After a 12 h incubation at 37°C in a 5% CO2 atmosphere, the medium was removed, the cells washed once with PBS, added with fresh complete D-MEM and incubated at 32°C with 5% CO2 for 48 h. The medium containing the E5 bearing – or the empty, negative control, -retroviral progenies were removed and centrifuged at 1000 × g for 10 min to pellet cell debris. Clarified supernatant were harvested and either used immediately for infection or aliquoted and stored at -80°C for later use. Infection procedure 24 h before infection, melanoma cells were harvested and replated at 2.0 × 104 cell/cm2 into T-25 flasks. The infection mixtures were prepared
by adding 1.5 ml of D-MEM containing either the E5 retrovirus or the empty selleck screening library retrovirus with 1.5 ml of complete D-MEM. Polybrene (5 μg/ml) was then added to each flask directly at the moment of infection.

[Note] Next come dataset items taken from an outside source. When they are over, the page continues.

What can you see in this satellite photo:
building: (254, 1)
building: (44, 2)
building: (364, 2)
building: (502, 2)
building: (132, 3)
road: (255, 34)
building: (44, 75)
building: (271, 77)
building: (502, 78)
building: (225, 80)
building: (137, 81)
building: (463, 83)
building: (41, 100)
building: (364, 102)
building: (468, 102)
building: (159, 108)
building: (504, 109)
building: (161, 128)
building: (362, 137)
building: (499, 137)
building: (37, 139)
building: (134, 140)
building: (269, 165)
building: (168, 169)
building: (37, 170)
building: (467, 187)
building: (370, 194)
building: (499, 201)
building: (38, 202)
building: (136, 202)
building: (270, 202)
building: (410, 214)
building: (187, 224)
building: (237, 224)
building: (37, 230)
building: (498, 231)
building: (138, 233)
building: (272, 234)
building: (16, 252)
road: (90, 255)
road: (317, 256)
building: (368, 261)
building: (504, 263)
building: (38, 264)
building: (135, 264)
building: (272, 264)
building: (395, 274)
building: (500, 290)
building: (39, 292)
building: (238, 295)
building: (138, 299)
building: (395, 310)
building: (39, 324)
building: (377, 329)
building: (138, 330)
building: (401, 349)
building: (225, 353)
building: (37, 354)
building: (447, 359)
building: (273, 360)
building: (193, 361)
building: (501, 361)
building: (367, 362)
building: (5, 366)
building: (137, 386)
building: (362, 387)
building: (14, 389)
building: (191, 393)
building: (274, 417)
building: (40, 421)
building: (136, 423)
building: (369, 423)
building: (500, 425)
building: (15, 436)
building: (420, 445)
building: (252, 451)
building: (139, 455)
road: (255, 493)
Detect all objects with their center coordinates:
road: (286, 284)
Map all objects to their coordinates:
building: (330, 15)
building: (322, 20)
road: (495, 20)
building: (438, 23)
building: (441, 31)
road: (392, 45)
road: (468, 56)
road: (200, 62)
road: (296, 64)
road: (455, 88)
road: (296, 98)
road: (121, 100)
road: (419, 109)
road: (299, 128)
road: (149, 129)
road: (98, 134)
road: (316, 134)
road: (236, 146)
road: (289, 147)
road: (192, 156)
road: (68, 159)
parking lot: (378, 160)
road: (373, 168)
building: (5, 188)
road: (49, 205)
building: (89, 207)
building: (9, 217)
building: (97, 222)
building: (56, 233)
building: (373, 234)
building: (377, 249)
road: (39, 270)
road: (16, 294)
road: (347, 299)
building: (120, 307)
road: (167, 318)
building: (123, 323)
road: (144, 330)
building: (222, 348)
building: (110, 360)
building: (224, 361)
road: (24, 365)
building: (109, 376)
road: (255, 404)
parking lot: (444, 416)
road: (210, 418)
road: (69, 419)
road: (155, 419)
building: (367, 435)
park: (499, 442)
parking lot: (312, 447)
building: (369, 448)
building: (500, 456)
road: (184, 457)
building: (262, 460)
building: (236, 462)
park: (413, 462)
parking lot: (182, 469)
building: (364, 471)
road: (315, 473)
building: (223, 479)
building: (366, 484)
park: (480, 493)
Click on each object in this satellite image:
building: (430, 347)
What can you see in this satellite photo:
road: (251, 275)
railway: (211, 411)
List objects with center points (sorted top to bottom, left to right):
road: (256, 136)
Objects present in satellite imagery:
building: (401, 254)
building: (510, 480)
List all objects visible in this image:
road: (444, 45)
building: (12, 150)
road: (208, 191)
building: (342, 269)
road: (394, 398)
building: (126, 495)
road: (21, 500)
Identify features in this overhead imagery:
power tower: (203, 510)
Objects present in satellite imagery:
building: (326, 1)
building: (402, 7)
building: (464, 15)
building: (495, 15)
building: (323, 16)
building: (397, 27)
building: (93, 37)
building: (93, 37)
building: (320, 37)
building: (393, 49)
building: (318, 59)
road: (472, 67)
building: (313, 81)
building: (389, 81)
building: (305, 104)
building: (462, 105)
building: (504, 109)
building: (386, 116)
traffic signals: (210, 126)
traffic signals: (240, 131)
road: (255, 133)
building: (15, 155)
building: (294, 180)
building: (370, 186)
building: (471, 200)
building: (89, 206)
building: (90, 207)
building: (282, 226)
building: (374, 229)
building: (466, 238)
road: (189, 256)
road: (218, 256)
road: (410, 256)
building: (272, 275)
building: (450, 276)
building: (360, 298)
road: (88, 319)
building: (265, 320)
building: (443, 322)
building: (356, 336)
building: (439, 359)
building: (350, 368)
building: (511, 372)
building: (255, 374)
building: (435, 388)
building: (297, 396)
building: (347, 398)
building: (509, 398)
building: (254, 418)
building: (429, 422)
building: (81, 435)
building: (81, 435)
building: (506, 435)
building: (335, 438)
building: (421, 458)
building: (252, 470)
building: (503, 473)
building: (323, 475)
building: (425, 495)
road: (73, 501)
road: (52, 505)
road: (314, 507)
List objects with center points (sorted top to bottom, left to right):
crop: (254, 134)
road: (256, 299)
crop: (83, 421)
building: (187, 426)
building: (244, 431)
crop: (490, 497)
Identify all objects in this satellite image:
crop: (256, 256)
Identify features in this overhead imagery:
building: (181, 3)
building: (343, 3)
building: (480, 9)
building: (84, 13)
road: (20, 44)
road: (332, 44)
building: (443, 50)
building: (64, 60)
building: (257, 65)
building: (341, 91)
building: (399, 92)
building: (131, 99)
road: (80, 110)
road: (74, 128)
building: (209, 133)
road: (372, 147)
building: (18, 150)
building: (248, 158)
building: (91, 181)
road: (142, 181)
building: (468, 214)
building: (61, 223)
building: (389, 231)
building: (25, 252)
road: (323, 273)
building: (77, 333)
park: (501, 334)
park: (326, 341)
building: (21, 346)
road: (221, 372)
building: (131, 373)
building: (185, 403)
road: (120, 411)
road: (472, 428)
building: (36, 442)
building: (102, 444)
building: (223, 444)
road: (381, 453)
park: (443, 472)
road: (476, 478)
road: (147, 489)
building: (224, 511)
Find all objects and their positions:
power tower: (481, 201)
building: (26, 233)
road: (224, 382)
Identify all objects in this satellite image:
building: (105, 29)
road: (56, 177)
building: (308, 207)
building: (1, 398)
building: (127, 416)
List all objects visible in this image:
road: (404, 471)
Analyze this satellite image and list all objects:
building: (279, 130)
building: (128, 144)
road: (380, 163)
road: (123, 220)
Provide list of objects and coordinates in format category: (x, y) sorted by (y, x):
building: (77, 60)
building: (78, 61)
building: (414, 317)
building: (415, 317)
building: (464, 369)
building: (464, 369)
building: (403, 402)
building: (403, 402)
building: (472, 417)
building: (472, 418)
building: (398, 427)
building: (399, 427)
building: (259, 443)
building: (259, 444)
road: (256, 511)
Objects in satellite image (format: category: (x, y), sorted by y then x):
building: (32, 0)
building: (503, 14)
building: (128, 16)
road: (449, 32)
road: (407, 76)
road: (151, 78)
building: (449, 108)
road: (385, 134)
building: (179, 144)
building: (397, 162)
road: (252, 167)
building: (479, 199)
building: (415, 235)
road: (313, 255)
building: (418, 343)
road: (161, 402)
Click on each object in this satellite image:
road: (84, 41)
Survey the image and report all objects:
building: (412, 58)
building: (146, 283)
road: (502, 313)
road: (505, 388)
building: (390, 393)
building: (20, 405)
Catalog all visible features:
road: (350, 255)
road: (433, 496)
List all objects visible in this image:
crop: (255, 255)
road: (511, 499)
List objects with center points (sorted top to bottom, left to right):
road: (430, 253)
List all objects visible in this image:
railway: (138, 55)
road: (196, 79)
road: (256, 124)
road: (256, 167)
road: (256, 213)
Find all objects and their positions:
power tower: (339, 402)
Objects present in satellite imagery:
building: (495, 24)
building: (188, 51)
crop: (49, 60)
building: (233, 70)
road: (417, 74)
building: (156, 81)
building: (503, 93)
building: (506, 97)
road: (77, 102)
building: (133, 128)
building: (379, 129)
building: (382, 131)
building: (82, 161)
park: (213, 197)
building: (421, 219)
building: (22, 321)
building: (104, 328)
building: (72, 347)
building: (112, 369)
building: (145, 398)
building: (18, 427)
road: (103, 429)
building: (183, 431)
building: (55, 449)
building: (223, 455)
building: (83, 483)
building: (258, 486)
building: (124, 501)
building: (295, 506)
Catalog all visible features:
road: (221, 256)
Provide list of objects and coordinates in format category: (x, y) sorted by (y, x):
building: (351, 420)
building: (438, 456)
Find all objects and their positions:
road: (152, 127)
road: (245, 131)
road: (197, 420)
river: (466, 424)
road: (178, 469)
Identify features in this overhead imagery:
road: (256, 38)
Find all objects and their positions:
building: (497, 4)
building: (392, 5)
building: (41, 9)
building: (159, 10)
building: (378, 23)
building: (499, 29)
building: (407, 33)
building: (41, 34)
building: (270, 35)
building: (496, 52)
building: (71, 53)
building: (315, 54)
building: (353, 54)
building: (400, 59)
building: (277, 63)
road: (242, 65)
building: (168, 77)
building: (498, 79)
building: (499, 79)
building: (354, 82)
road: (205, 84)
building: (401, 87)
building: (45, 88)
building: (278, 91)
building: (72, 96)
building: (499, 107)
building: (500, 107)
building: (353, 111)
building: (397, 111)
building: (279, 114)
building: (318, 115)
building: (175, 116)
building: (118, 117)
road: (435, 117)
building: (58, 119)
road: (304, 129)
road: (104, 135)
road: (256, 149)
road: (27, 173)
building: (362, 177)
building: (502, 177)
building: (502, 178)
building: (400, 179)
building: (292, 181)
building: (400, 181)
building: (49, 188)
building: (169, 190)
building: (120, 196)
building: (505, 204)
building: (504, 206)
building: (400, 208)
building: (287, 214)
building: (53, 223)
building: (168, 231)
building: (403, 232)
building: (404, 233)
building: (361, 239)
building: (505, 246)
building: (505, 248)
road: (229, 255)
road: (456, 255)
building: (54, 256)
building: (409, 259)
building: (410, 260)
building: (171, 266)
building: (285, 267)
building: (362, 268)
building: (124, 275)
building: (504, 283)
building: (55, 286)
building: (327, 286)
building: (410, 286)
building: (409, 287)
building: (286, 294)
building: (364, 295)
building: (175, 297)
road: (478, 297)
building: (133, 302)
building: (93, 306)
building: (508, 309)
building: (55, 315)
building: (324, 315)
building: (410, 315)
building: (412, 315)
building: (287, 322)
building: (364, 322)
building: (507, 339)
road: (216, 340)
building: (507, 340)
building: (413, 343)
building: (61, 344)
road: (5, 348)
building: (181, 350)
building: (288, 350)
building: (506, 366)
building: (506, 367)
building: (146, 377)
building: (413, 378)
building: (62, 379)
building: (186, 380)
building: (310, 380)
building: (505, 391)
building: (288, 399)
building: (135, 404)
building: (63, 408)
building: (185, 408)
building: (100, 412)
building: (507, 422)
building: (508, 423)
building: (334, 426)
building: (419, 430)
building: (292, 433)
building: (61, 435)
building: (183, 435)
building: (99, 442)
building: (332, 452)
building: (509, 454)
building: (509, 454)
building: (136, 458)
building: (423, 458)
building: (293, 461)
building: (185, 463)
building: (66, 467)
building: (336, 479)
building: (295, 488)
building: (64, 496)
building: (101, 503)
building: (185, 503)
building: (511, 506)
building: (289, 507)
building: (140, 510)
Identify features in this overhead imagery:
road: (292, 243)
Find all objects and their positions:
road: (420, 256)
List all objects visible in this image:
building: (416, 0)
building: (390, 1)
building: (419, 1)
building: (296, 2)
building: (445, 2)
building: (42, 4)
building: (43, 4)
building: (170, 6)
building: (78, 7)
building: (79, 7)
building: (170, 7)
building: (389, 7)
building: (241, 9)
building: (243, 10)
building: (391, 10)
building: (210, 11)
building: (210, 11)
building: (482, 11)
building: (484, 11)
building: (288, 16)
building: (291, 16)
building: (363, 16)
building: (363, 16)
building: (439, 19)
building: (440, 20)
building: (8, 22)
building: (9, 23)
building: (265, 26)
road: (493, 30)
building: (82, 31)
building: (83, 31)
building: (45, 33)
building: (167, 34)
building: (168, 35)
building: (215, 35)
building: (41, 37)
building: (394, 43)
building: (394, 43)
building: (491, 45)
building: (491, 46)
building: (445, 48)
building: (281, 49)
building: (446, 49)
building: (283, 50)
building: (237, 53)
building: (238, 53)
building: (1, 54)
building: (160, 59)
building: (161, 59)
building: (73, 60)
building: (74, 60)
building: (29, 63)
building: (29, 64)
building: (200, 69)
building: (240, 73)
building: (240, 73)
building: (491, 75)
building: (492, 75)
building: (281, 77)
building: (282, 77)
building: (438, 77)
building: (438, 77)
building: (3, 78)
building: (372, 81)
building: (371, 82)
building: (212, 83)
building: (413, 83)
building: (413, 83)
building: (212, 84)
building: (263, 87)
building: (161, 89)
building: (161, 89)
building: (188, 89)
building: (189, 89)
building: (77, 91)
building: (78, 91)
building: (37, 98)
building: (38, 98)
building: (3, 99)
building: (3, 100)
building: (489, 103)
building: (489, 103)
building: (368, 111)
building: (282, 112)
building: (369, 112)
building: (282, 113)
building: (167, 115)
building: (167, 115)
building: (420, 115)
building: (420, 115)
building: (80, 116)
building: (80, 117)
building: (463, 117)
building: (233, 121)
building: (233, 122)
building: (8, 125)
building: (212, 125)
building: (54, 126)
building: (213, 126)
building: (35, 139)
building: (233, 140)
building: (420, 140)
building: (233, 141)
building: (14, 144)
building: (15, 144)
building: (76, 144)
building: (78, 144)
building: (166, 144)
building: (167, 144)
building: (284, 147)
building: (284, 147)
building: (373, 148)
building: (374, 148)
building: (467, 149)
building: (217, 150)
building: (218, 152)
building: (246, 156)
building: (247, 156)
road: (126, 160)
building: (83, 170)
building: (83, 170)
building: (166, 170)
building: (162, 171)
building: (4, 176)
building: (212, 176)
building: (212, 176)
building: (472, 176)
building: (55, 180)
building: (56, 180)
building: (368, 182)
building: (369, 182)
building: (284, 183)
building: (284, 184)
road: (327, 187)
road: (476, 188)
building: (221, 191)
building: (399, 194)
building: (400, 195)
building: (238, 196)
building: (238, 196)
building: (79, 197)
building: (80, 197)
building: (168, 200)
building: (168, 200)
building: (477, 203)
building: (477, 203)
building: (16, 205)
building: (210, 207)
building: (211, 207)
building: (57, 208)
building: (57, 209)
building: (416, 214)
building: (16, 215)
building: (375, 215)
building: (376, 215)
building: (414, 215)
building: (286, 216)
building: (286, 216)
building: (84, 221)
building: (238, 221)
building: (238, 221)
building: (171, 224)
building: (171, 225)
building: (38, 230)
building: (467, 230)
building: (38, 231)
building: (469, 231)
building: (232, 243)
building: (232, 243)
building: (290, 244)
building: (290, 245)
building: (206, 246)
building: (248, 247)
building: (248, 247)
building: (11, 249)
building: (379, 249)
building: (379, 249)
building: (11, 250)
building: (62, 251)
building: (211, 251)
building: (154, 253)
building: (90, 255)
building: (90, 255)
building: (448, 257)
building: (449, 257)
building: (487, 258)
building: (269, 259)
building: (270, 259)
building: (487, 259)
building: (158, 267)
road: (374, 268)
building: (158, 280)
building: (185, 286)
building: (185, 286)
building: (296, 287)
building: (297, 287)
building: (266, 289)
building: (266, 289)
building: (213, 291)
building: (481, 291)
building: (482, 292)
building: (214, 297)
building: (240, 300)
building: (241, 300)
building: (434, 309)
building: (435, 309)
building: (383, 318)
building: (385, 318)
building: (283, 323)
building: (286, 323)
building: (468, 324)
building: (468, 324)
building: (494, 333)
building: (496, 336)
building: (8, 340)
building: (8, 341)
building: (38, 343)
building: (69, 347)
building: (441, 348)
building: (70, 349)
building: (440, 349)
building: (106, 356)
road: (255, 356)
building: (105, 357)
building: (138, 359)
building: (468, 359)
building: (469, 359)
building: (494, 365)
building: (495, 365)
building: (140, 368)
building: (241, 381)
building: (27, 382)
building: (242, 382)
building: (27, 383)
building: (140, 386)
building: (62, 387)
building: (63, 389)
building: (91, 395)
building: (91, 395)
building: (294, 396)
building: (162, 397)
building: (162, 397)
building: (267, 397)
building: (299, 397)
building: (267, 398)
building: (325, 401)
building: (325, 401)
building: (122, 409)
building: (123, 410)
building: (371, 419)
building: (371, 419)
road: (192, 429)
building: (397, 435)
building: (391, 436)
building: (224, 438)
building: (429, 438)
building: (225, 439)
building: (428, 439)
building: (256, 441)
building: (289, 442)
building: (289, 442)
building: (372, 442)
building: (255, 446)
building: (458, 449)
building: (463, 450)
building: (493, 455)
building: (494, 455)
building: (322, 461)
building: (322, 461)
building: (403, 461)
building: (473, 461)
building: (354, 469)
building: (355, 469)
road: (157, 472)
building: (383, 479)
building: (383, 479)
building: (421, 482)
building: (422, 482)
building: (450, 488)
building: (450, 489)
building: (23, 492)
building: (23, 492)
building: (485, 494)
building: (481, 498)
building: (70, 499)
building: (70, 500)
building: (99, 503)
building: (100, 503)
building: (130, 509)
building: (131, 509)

Flasks were then centrifuged at 190 × g for 30 min
at room temperature and incubated for 24 h at 32°C in a 5% CO2 atmosphere. The medium was then changed with fresh, complete D-MEM and the cells incubated at 37°C with 5% CO2 for further 48 h. Surviving cells, roughly 40% of the challenged cells, were then washed twice with PBS and replated at 2 × 104 cell/cm2. The efficiency of infection procedure was measured in a pilot experiment by a dilution limit PCR strategy showing an almost even end point for E5 and the single copy beta-globin reference PS341 sequence (data not shown). This finding is compatible with an above 50% infection of target cells FG-4592 mw carrying 1 to 10 copies of proviral DNAs and is in tune with the results expected on the basis of theoretical considerations. The presence of the proviral E5 Aldol condensation DNA and of the E5 specific mRNA was confirmed by PCR and RT-PCR as below described. Cells infected with the control retrovirus were briefly referred to as “”control cells”" throughout the paper. PCR and RT-PCR Analyses were performed as previously described [27]. Total DNA and RNA were simultaneously
extracted from exponentially growing cell cultures by the Tri-Reagent commercial kit (Molecular Research Centre, Cincinnati, OH) used according to the supplier’s instruction. The quality of RNAs was evaluated by the A260/A280 ratio and by visual inspection of ethidium bromide stained formamide agarose gel electrophoresis under UV-B trans-illumination. 1 μg of DNAse digested total RNA and 0.2 μg DNA were amplified in a 50 μl volume of Superscript One-Step (RT)-PCR Platinum TAQ reaction mixture completed with 500 nM up-stream and down-stream primers and 1.5 mM Mg2+. For RT-PCR, the reverse transcription was carried out at 45°C for 30 min. Samples were then heated to 95°C for 150 s to inactivate reverse transcriptase and to activate Platinum TAQ Polymerase. Amplification consisted in 35 cycles under the following conditions. For E5: annealing at 94°C for 50 s, extension at 45°C for 50 s and denaturation at 72°C for 60 s and a final cycle with a 10 min long extension.